Dean Smith Appointed President of the Academic Council on the United Nations System

Dean SmithIn April, the Dean of the School of Diplomacy and International Relations, Courtney Smith, Ph.D., was appointed president of the Academic Council on the United Nations System (ACUNS), the leading global association of scholars and practitioners dedicated to studying the United Nations system.

Established in 1987, initially by a group of scholars at Dartmouth College in the U.S., ACUNS is an independent nonprofit organization that unites students, scholars, advisers, practitioners and policymakers around academic research on major international challenges. Through events, publications and networking opportunities, ACUNS aims to stimulate and produce scholarship, legal instruments and informed policy solutions to global challenges, especially in the UN system. The organization has approximately 2,500 individual members and 120 institutional members, including Seton Hall’s School of Diplomacy, spanning several faculties and connecting thousands of professionals.

Smith’s connection to ACUNS stretches back to graduate school, where his advisor recommended the organization as a way to build networks across institutions. “There are not many people at any one university that study the UN,” he noted. “It’s important to have a network that stretches across campuses.” Since 1996, he has participated in several ACUNS signature activities, including the Annual Meeting and Summer Workshop. While its Annual Meetings rotate across regions, recent gatherings have taken place in Nairobi, Tokyo, Lisbon and Geneva, with the aim to include as many scholars and professionals as possible, especially from the Global South.

The Summer Workshop is focused on bringing together junior scholars, such as doctoral candidates, postdoctoral fellows and early-career faculty, alongside emerging UN professionals. "It is still probably one of the single best professional development things I have done as a scholar," he reflected, nearly three decades later. The organization also publishes Global Governance, a peer-reviewed journal with sections dedicated to policy-relevant contributions from practitioners. Smith's own first academic publication appeared in its pages.
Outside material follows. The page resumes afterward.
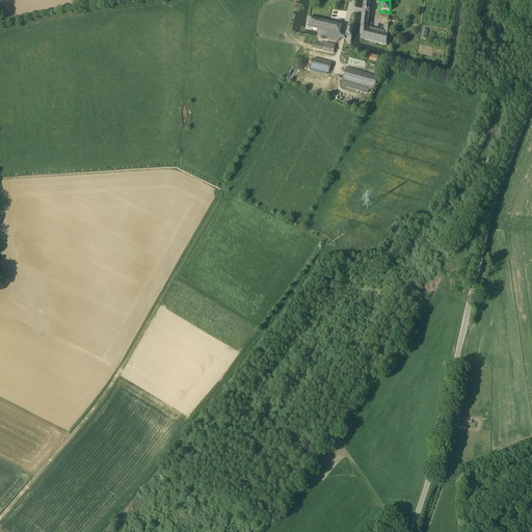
[(369,10),(369,9),(364,8),(363,10),(363,12),(361,38),(387,46),(389,25),(386,24),(384,24),(383,34),(367,30),(368,20),(369,14),(369,10)]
The opportunity of the presidency comes in a moment he describes as both urgent and sobering. With multilateralism under significant strain, including sweeping budget cuts across the UN system, Smith sees ACUNS’ role as more critical than ever. "We are very much aware of their shortcomings," he said of international institutions, "but we also understand that as imperfect as these organizations are, they are indispensable." His inaugural address at the annual meeting in Lisbon is expected to frankly acknowledge those challenges while reaffirming the importance of ACUNS work.

The presidency also carries direct benefits for Seton Hall’s School of Diplomacy community. Recently, the undergraduate student Allie Vice had the opportunity to present her research on nuclear disarmament at a UN conference organized by Mayors for Peace, an initiative coordinated by the mayors of Hiroshima and Nagasaki. The connection between this institution and the School of Diplomacy traces back over two decades to when a representative of the UN and Dean Smith first met through ACUNS. "It helps us reputationally within the UN scholarly community," Smith said of his long involvement with the organization.

With his service as president, that relationship is poised to deepen further, a distinction that reflects not only Smith's decades of scholarly engagement but also the School of Diplomacy's enduring commitment to the academic debate surrounding international relations and the United Nations system.